The Wall Street Journal’s law blog has covered Professor Wendy Seltzer’s disupte with the NFL over her YouTube posting of a game clip showing the NFL’s copyright notice. The NFL sent YouTube a DMCA take down notice, Professor Seltzer objected, and the NFL sent another take down notice that YouTube apparently complied with.

For those not familiar with the notice/take-down provisions of the DMCA, the statute gives service providers like YouTube the incentive to cooperate with copyright holders and users by granting limited immunity from third party copyright infringement claims if the service provider complies with certain requests. If a copyright holder asserts an infringement claim, the service provider has to take the material off the internet or disable access. If the user objects, the service provider needs to put the material back up. If the copyright holder still objects, it can put the service provider in the position of having to take the material down again if it files a lawsuit against the primary infringer. This procedure makes sense. If both the copyright holder and the user are adamant about their positions, service providers ought not get “caught in the middle.” The appropriate forum for settling the dispute is in court.
The NFL, in my opinion, has a really weak case against Professor Seltzer. I think they know it too, because they didn’t go through with step 3 and sue Professor Seltzer. Instead, they filed a new step 1 complaint hoping to force YouTube to take the material down. Here is the argument that the NFL spokesman, Brian McCarthy, made about this action:

“The fact that we got a copy of the counter-notice asserting the professor’s fair use argument does not make it illegal for us to send another notice. A notice under 512(c)(3)(A)(v) only requires a good faith belief that the use of the material ‘is not authorized by the copyright owner, its agent, or the law.'”

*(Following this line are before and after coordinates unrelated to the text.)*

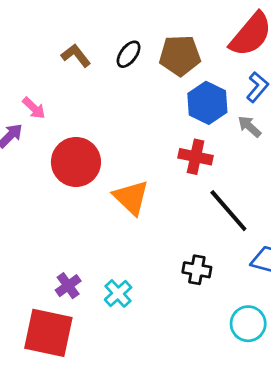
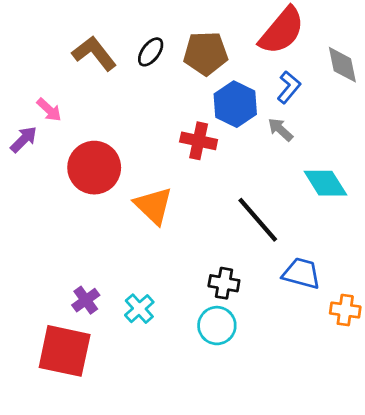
brown L-shape: (76, 56) -> (94, 53), size x1.4
red cross: (196, 157) -> (199, 141), moved
cyan circle: (248, 324) -> (217, 326), moved

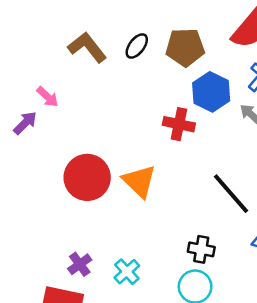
red circle: (94, 168) -> (87, 177), moved

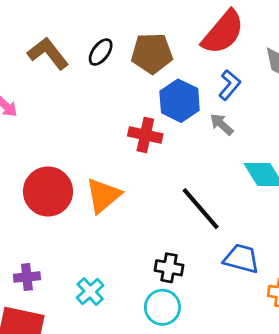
orange triangle: (139, 181) -> (103, 195), turned 36
purple cross: (80, 264) -> (27, 277), moved, turned 30

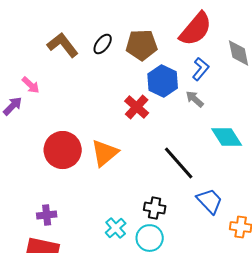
red cross: (145, 135) -> (137, 107), turned 30
blue trapezoid: (241, 259) -> (210, 201), turned 32
cyan cross: (90, 291) -> (116, 228), moved

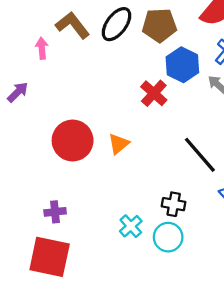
black ellipse: (103, 44) -> (117, 24), size x1.5
pink arrow: (31, 85) -> (42, 48), moved, turned -138
orange triangle: (105, 153) -> (119, 144), size x0.7

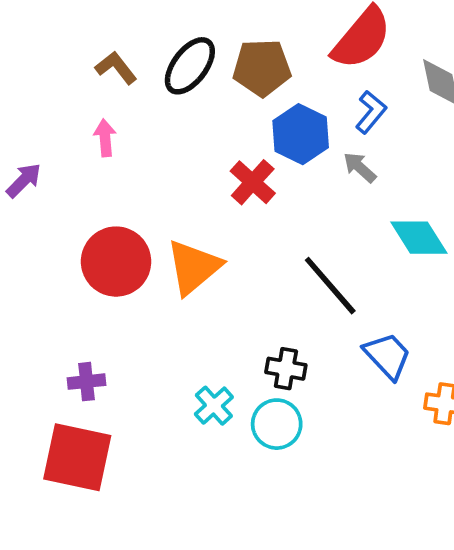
brown L-shape: (73, 25) -> (116, 68), size x0.7
pink arrow: (42, 48) -> (105, 138), moved
orange triangle: (119, 144) -> (194, 267), size x1.6

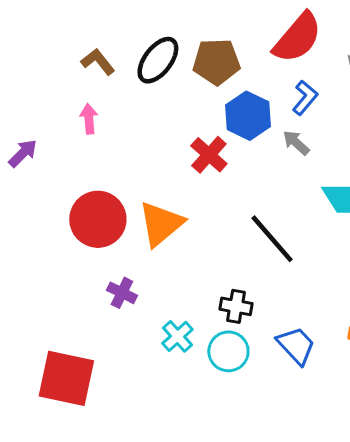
blue trapezoid: (387, 356) -> (296, 345), moved
purple cross: (86, 382) -> (122, 293), moved, turned 32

This is tricky technical legal maneuvering that horribly subverts the DMCA process. If the NFL is right, then the 3 step process outlined above is destroyed, because copyright holders could keep “hitting rewind” and never have to make their accusations of copyright stand up in court. The NFL would get all the benefits of an injunction against Professor Seltzer without ever satisfying the legal requirements for one – no complaint, no brief, no oral argument, no court order. I can understand why the NFL wants the law to be interpreted that way, but it makes no sense.

Unfortunately, the copyright law does not provide a sanction against copyright holders who abuse the DMCA process this way. Section 512(f) of the copyright code does provide one against parties who knowingly misrepresent that infringement has occurred, but that isn’t what the NFL is doing (although they’re close – I don’t see what decent argument they have that infringement exists). Frankly, I don’t think Congress ever thought that a copyright holder would file redundant complaints as the NFL has. The problem we have is that it costs the NFL nothing to pursue a repeat initial notification strategy. The notifications are inexpensive, and they get their way without any prospect of losing something. An interesting solution would be an action similar to abuse of process that users could bring against copyright holders for repeated DMCA filings that are never seen through to an actual lawsuit. Perhaps the prospect of damages would make IP holders think more carefully about the validity of their claims before repeatedly asserting them.

1 thought on “NFL, Professor Seltzer and the DMCA”

  1. For some reason, my comments don’t usually come through on Madisonian, but perhaps Congress expected that if the ISP received a notice, a counter-notice, and then the same notice about the same material, the ISP would be free to rely on the prior counter-notice? Part of the problem might be the way that ISPs also don’t expect redundant notices and simply comply automatically.